Qual è stata la prova più grande che hai affrontato durante la realizzazione del film?

«Quando ero pellegrina ho potuto avvertire la magia di quei posti e ho percepito qualcosa di grandioso. E’ stata proprio questa grandiosità a crearmi qualche problema all’inizio delle riprese, perché il cammino è talmente sacro e magico che ho avuto paura di non potergli rendere giustizia. La prima prova è stata ricreare le atmosfere di “visioning” del Cammino, in cui il pellegrino ha la sensazione di dialogare con Dio. La gente che affronta il Cammino a piedi, si stacca dalle proprie convinzioni per abbandonarsi ad una visione che è unica al mondo, entra in contatto con una profonda dimensione spirituale ed il mio primo desiderio è stato quello di tradurre in immagini queste emozioni. Quando qualcuno torna dal Cammino e la gente chiede loro: “Come è stato?”, non ci sono davvero risposte reali a questa domanda. Si tratta di un’esperienza incredibile e intensa. Nel film ho cercato di rispondere a questa domanda in modo che i pellegrini potessero dire ai loro amici “Forza, venite a vedere il film!”».

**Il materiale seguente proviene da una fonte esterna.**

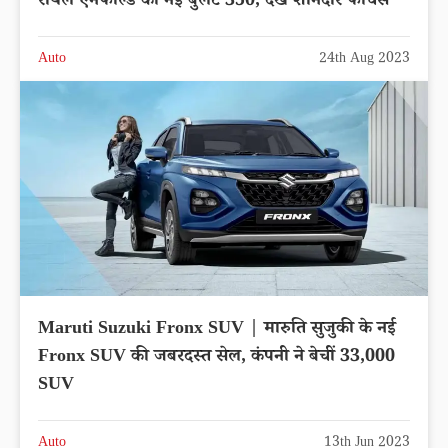
रॉयल एनफील्ड की नई बुलेट 350, देखे शानदार फीचर्स
Auto
24th Aug 2023
Maruti Suzuki Fronx SUV | मारुति सुजुकी के नई
Fronx SUV की जबरदस्त सेल, कंपनी ने बेचीं 33,000
SUV
Auto
13th Jun 2023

Infine, qual è il messaggio del tuo film?

«Che la vita di ciascuno può cambiare positivamente, proprio come fa il Cammino e, quindi, ispirare le persone a seguire il proprio percorso di scoperta e trasformazione. Il Cammino è ascoltare se stessi in un momento in cui non si sa bene cosa fare. In una scena del film, uno dei protagonisti dice: “Abbiamo tutte le risposte dentro di noi, basta saperle ascoltare”. Il messaggio è quindi quello di fermarsi un momento, anche nelle nostre quotidianità, e ascoltare quella che la vita, la natura e le persone hanno da raccontarci».